TASK DESCRIPTION: In the forum thread on feeding a betta, why won't tropical fish flakes do, according to Kim?

SOURCE TEXT:
'''

# Seaweed for Betta ok?



## Calmwaters (Sep 2, 2009)

At the Petsmart they have dried seaweed (I think it is Seaweed) that it says you can give to fish to eat would that be ok to give to my Betta? If not what else besides flakes can I give her?


----------



## Jupiter (Aug 30, 2009)

I don't think so, bettas aren't really able to digest vegetable matter well. You can give frozen, live, or freeze-dried food such as brine shrimp and blood worms.

Edit: Forgot to mention...they should only be used as treats. Once or twice a week at most.


----------



## Calmwaters (Sep 2, 2009)

Ok so most of the time flakes, I have dried blood worms as a treat right now. She really liked those yesterday. LOL


----------



## Kim (Apr 30, 2008)

Are you feeding betta flakes? The only kind of flakes that I use are bettamin flakes. Topical fish flakes won't cut it because they have too much vegetable matter. Some foods you can use are:

Hikari Betta Bio-Gold pellets
frozen brine shrimp, daphnia, and bloodworms


----------



## kelly528 (Aug 31, 2009)

Here is my menu:
_-Hikari Betta Pellets
-Generic Betta Pellets from a Canadian big box pet store
-Sinking Granules that I feed my tropical fish
-Frozen Bloodworms
-Frozen brine shrimp
-Frozen pea (his favorite







but only as a treat.)
-A few baby pond snails
-The aphids that live on top of his floating plants.

I'll probably give him the occasional newborn endler when they overrun my 10g.
_
I find that once you have a couple of tanks with different species of fish you can just start mixing and matching their food for variety. Also, even choosing different brands of the same food will offer them good variety. I heard of someone on another forum feeding his guys 'betta mix', which was just a mixture of 6 types of betta pellets! Honestly, I feed my guy just about any carnivore-based food that won't bloat him. Stay away from garden bugs though, as they may have pesticides on them.


----------



## Calmwaters (Sep 2, 2009)

I have been giveing them tropical flakes and about 2-3 times a week giveing freeze dried bloodworms. But now that I know I should be giving flakes exspecially for Bettas I will go get some when I get off work in 50 min. How long are the frozen foods good for? I could get some of that while I am there. I think I would have to dethaw it before I give it to them right? Also how much/how often should I feed the frozen? In one tank it is just my girl and the shrimp but in the other there is my male, a guppy, an oto , 4 glofish, and some bladder snails that hitched a ride in on a plant.


----------



## dramaqueen (Jul 7, 2008)

I also feed mine BettaMin flakes.


----------



## Kim (Apr 30, 2008)

'''

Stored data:

'''

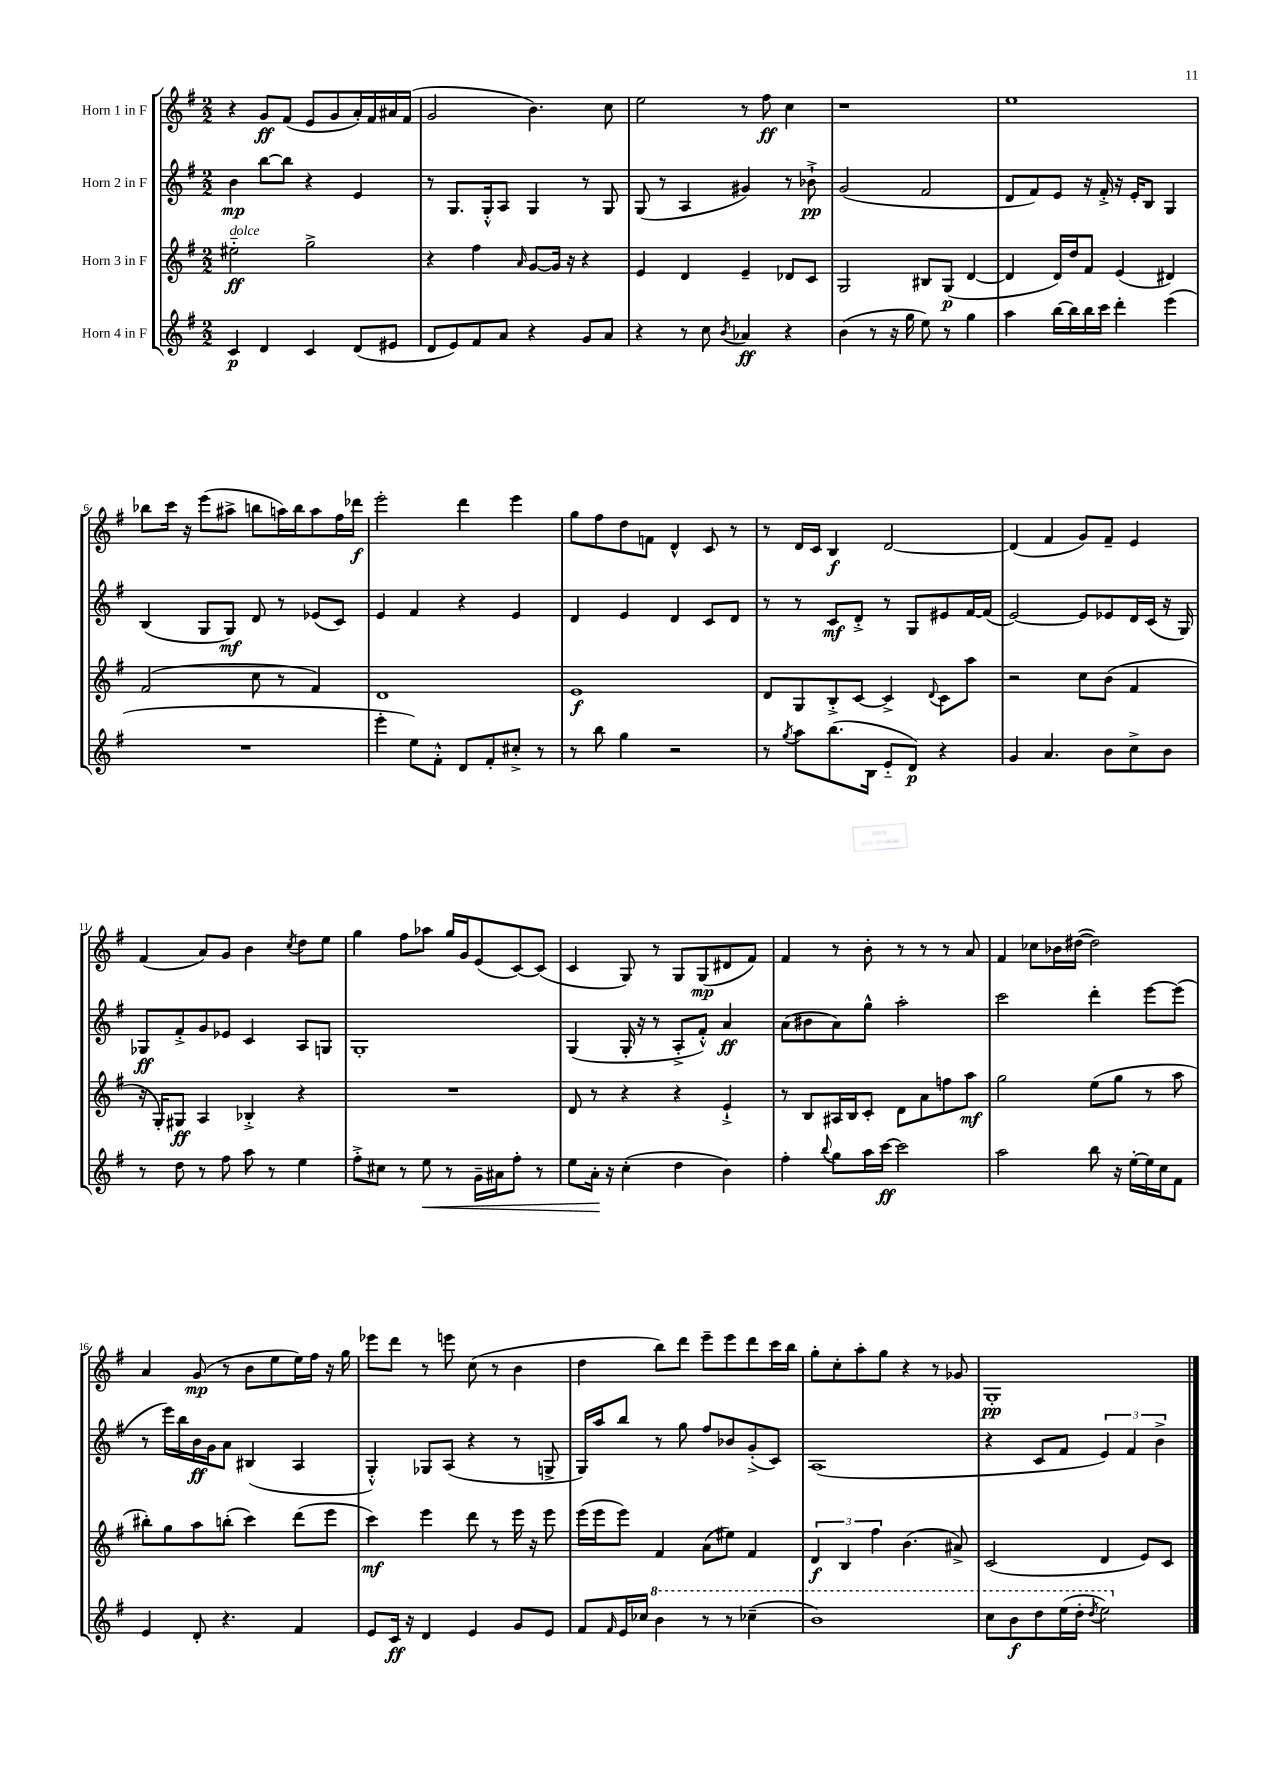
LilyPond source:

<<
\new StaffGroup <<
\new Staff = "s0" \with { instrumentName = "Horn 1 in F" } {
    \clef treble \key g \major \numericTimeSignature \time 2/2
    r4 g'8\ff fis'8( e'8 g'8 a'16-.) fis'16 ais'16 fis'16( |
    g'2 b'4.) c''8 |
    e''2 r8 fis''8\ff c''4 |
    r1 |
    e''1 |
    bes''8 c'''16 r16 e'''8( ais''8-> b''8 a''16) b''16 a''8 fis''16 des'''16\f |
    e'''2-. d'''4 e'''4 |
    g''8 fis''8 d''8 f'8 d'4-^ c'8 r8 |
    r8 d'16 c'16 b4\f d'2~ |
    d'4( fis'4 g'8) fis'8-- e'4 |
    fis'4( a'8) g'8 b'4 \acciaccatura { c''8 } d''8 e''8 |
    g''4 fis''8 aes''8 g''16 g'16 e'8( c'8~) c'8( |
    c'4 g8) r8 g8 g8\mp( dis'8 fis'8) |
    fis'4 r8 b'8-. r8 r8 r8 a'8 |
    fis'4 ces''8 bes'16 dis''16~( dis''2) |
    a'4 g'8\mp( r8 b'8 e''8 e''16) fis''16 r16 g''16 |
    ees'''8 d'''8 r8 e'''8 c''8( r8 b'4 |
    d''4 b''8) d'''8 e'''8-- e'''8 d'''8 c'''16 b''16 |
    g''8-. c''8-. a''8-. g''8 r4 r8 ges'8 |
    g1-.\pp \bar "|." |
}
\new Staff = "s1" \with { instrumentName = "Horn 2 in F" } {
    \clef treble \key g \major \numericTimeSignature \time 2/2
    b'4\mp b''8~ b''8 r4 e'4 |
    r8 g8. g16-.-^ a8 g4 r8 g8 |
    g8( r8 a4 gis'4) r8 bes'8-!->\pp |
    g'2( fis'2 |
    d'8 fis'8) e'8 r16 fis'16-.-> r16 e'16-. b8 g4 |
    b4( g8 g8\mf) d'8 r8 ees'8( c'8) |
    e'4 fis'4 r4 e'4 |
    d'4 e'4 d'4 c'8 d'8 |
    r8 r8 c'8\mf d'8-.-> r8 g8 eis'8 fis'16~ fis'16( |
    e'2~) e'8 ees'8 d'16 c'16( r16 g16) |
    ges8\ff fis'8-.-> g'8 ees'8 c'4 a8 g8 |
    g1-. |
    g4( g16-. r16 r8 a8-.-> fis'8-.-^) a'4\ff |
    a'8( bis'8 a'8) g''8-^ a''2-. |
    c'''2 d'''4-. e'''8~ e'''8( |
    r8 e'''16) b''16 b'16\ff g'16 a'8 bis4( a4 |
    g4-.-^) ges8 a8( r4 r8 g8-> |
    g16) a''16 b''8 r8 g''8 fis''8 bes'8 g'8-.->( c'8) |
    a1( |
    r4 c'8 fis'8 \tuplet 3/2 { e'4) fis'4 b'4-> } \bar "|." |
}
\new Staff = "s2" \with { instrumentName = "Horn 3 in F" } {
    \clef treble \key g \major \numericTimeSignature \time 2/2
    eis''2-_\ff^\markup { \italic "dolce" } g''2-> |
    r4 fis''4 \grace { a'16 } g'8~ g'16 r16 r4 |
    e'4 d'4 e'4-- des'8 c'8 |
    g2 bis8 g8\p( d'4~ |
    d'4 d'16) d''16 fis'8 e'4( dis'4) |
    fis'2( c''8 r8 fis'4) |
    d'1 |
    e'1\f |
    d'8 g8 b8-.-> c'8~ c'4-> \appoggiatura { d'8 } c'8 a''8 |
    r2 c''8 b'8( fis'4 |
    r16 g16-.) gis8\ff a4 bes4-.-> r4 |
    R1 |
    d'8 r8 r4 r4 e'4-!-> |
    r8 b8 ais16 b16 c'8-. d'8 a'8 f''8 a''8\mf |
    g''2 e''8( g''8 r8 a''8 |
    bis''8-.) g''8 a''8 b''8-.( c'''4) d'''8( e'''8 |
    c'''4\mf) e'''4 d'''8 r8 e'''16 r16 e'''8 |
    e'''16( e'''16 e'''8) fis'4 a'8( eis''8) fis'4 |
    \tuplet 3/2 { d'4\f b4 fis''4 } b'4.( ais'8->) |
    c'2( d'4 e'8) c'8 \bar "|." |
}
\new Staff = "s3" \with { instrumentName = "Horn 4 in F" } {
    \clef treble \key g \major \numericTimeSignature \time 2/2
    c'4\p d'4 c'4 d'8( eis'8 |
    d'8 e'8) fis'8 a'8 r4 g'8 a'8 |
    r4 r8 c''8 \acciaccatura { b'8 } aes'4\ff r4 |
    b'4( r8 r16 g''16 e''8) r8 g''4 |
    a''4 b''16~ b''16 b''16 c'''16 d'''4-. e'''4( |
    R1 |
    e'''4-. e''8) fis'8-.-^ d'8 fis'8-. cis''8-.-> r8 |
    r8 b''8 g''4 r2 |
    r8 \acciaccatura { g''8 } a''8 b''8.( b16 e'8-_ d'8\p) r4 |
    g'4 a'4. b'8 c''8-> b'8 |
    r8 d''8 r8 fis''8 a''8 r8 e''4 |
    fis''8-.-> cis''8 r8 e''8\< r8 g'16-- ais'16 fis''8-. r8 |
    e''8 a'16-.\! r16 c''4-.( d''4 b'4) |
    fis''4-. \appoggiatura { b''8 } g''8 a''16 c'''16~\ff c'''2 |
    a''2 b''8 r16 e''16~-. e''16 c''16 fis'8 |
    e'4 d'8-. r4. fis'4 |
    e'8 c'16\ff r16 d'4 e'4 g'8 e'8 |
    fis'8 \grace { fis'16 } e'16 ces''16 \ottava #1 b''4 r8 r8 ces'''4--( |
    b''1) |
    c'''8 b''8\f d'''8 e'''16( d'''16-. \acciaccatura { d'''8 } e'''2) \ottava #0 \bar "|." |
}
>>
>>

'''

SOLUTION TO THIS TASK: They have too much vegetable matter.